With these newfound controls over surfaces, researchers were able to study molecular aspects of cell adhesion previously not possible. Biologists had identified several recurring adhesion motifs in ECM proteins including the tripeptide RGD sequence found in a fibronectin, fibrinogen and collagens amongst others [67] and the YIGSR sequence in laminin [49]. The discovery of these specific adhesion sequences as parts of much larger proteins with multiple binding sites now allowed researchers to pose questions such as what

the ligand density required for spreading is, or what the optimal molecular conformation is for receptor binding for specific ligands. Massia and Hubbell examined the question of the minimum density of ligand required for cell spreading and for focal adhesion formation [48]. Using covalent coupling of the integrin recognition sequence RGD to non adhesive glass surface, they reported that for human foreskin fibroblasts, the ligand spacing for maximal spreading was 440 nm and 140 nm for focal contact formation.
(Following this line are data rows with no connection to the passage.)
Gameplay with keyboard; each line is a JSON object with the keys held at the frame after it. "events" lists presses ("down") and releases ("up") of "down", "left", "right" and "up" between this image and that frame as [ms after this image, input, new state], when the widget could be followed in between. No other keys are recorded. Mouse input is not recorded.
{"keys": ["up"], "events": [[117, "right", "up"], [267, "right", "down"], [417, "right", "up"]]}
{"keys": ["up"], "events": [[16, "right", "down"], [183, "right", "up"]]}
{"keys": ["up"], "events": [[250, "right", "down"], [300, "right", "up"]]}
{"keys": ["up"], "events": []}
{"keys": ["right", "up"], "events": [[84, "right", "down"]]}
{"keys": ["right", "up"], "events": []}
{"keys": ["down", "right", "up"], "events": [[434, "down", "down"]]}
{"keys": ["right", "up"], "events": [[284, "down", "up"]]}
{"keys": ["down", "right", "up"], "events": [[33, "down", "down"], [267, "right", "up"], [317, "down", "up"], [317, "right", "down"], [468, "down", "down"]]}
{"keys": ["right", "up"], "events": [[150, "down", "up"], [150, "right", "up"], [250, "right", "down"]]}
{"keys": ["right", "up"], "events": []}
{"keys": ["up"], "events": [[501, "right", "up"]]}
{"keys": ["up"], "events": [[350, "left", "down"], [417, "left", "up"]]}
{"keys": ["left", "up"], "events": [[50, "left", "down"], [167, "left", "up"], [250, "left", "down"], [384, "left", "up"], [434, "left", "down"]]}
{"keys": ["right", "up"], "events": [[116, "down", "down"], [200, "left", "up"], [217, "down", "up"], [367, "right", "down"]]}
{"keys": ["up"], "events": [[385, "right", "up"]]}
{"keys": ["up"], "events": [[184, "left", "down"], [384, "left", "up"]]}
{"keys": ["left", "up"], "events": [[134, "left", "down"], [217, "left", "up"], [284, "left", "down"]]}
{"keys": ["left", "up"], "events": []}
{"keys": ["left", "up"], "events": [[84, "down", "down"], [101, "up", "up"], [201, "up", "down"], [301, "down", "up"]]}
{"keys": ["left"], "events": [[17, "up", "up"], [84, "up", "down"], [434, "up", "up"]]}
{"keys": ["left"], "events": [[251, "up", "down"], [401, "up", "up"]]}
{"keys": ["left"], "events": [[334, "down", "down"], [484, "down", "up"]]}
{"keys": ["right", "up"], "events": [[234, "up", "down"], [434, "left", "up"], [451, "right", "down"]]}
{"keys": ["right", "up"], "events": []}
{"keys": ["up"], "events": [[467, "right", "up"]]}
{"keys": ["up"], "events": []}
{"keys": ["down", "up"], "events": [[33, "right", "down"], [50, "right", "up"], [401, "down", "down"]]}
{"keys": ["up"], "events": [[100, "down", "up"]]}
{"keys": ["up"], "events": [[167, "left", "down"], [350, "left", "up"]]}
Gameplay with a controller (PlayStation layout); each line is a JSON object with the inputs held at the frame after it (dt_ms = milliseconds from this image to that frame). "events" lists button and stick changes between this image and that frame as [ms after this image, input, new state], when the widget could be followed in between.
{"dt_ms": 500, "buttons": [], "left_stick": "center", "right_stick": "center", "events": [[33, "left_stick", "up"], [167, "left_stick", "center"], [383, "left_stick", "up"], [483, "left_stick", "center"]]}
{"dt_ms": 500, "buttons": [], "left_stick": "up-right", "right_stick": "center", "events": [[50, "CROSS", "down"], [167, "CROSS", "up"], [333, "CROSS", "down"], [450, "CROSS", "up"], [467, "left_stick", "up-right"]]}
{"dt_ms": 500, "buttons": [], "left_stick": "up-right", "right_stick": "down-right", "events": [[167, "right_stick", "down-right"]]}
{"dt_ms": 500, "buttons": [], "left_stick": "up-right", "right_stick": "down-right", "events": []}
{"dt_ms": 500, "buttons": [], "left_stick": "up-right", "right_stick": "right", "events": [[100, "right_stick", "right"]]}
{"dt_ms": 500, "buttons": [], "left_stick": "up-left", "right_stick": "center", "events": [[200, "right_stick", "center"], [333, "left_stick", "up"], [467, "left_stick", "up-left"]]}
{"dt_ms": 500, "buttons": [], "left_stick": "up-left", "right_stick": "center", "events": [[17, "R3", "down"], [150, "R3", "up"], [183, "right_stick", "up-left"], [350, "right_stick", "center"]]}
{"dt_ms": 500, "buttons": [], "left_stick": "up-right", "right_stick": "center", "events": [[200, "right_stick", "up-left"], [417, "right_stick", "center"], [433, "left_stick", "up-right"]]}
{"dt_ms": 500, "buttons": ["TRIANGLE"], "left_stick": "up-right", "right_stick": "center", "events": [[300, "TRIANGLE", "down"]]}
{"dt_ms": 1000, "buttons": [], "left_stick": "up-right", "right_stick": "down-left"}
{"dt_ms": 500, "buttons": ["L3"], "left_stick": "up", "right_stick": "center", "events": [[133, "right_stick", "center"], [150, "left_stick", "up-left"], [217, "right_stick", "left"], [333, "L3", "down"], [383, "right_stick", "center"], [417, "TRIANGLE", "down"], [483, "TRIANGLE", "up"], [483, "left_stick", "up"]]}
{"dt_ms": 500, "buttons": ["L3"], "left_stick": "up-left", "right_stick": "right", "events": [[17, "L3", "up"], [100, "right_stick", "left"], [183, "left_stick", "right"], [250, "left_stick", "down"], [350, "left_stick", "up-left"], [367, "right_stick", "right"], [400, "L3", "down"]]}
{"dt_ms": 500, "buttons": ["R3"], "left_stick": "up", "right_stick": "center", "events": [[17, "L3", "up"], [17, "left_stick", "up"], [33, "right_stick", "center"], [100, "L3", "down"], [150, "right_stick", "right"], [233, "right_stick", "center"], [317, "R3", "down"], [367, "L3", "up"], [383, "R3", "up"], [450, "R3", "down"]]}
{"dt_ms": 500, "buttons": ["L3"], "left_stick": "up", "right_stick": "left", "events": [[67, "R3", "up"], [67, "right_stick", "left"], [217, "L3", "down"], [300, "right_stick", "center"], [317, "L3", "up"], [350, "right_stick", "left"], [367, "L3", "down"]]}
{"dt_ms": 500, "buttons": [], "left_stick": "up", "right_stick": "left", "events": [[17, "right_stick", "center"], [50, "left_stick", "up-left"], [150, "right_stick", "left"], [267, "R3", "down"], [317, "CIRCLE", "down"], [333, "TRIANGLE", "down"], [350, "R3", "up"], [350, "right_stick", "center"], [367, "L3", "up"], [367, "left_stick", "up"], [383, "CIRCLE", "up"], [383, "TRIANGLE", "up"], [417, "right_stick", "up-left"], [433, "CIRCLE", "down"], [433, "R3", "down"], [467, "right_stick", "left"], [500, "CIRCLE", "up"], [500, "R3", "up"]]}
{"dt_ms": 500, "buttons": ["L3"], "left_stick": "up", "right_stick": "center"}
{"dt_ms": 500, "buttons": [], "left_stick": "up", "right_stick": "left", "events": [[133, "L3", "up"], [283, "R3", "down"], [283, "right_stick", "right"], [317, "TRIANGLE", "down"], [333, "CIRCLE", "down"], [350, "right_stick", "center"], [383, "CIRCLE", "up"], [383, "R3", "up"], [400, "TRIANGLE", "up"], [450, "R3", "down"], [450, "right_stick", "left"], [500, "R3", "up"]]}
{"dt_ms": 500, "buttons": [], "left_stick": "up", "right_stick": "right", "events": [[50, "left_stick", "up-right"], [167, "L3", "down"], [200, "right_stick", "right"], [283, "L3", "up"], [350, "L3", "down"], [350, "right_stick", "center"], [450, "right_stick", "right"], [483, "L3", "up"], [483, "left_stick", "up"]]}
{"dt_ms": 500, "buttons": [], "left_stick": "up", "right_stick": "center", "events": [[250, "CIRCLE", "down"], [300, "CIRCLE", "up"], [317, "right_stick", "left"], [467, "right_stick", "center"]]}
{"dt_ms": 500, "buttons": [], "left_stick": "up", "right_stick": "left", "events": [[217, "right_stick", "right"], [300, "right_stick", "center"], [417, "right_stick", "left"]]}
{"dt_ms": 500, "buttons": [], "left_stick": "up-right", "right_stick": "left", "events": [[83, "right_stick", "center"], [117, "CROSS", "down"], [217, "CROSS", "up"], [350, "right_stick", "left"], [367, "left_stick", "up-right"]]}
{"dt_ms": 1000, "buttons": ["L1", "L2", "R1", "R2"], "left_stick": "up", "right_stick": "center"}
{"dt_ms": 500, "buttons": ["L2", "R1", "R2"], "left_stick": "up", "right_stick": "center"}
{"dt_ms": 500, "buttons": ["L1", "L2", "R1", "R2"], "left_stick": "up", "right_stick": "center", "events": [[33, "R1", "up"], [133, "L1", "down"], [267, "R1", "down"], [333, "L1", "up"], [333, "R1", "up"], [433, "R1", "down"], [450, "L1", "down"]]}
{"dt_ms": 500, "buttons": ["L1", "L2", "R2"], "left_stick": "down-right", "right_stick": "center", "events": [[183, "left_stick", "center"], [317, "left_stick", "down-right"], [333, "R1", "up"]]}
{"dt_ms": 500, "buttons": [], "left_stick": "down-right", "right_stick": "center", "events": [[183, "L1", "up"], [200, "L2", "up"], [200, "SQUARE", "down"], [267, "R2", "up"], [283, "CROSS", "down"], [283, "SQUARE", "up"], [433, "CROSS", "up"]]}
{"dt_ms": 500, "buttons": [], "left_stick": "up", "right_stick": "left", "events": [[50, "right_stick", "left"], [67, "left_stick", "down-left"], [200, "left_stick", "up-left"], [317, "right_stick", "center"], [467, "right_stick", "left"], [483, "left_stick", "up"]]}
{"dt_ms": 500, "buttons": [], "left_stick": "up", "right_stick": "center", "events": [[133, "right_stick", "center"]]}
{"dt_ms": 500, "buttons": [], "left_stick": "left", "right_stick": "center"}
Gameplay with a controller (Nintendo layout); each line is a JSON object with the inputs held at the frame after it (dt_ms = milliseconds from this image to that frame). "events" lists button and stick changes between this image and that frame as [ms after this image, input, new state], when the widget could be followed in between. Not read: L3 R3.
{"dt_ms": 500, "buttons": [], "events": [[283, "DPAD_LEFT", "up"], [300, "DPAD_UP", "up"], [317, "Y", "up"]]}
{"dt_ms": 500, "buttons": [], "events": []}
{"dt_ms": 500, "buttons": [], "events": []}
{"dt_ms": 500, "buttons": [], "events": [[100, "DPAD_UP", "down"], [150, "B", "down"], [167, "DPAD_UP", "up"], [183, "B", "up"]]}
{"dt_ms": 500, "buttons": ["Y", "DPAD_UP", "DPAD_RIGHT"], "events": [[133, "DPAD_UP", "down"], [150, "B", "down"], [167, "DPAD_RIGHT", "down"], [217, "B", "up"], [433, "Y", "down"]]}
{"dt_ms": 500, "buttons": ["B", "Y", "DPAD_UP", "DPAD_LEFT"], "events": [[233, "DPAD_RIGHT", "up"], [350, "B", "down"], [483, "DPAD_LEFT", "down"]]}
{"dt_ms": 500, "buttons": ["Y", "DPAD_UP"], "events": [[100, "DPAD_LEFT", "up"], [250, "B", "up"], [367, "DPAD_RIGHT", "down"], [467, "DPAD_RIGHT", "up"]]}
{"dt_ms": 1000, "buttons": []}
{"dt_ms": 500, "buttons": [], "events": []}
Adherent cells deposit their own matrix when plated on surfaces. Because of this, it was not known if short segments of ECM such as the RGD sequence were sufficient to maintain long-term cell health in the absence of augmentation by cell-deposited ECM. Roberts et al tested this question by making use of the exceptional protein repellent characteristics of oligoethyleneglycol-terminated thiols [66]. Surfaces created with RGD functionalized oligoethyleneglycol-terminated thiols (EG thiols) in a background of EG thiol were able to resist cell-secreted ECM deposition, and cells cultured on these surfaces survived for at least 24h [66]. They reported that microvascular endothelial cells were able to survive by attachment to RGD moieties in the absence of other proteins. A number of studies with immobilized RGD peptides had shown that RGD conformation determines its activity [52, 59]. Houseman et al examined the relation between RGD accessibility on a substrate and adhesion using the alkanethiol SAM system [28]. Using RGD terminated EG thiol in a bed of EG thiol of varying length (by changing the number of EG repeats, thereby changing the exposure of the RGD moiety), they showed by a variety of measures that cell responses such as spreading strongly depend on the background against which RGD is presented [28].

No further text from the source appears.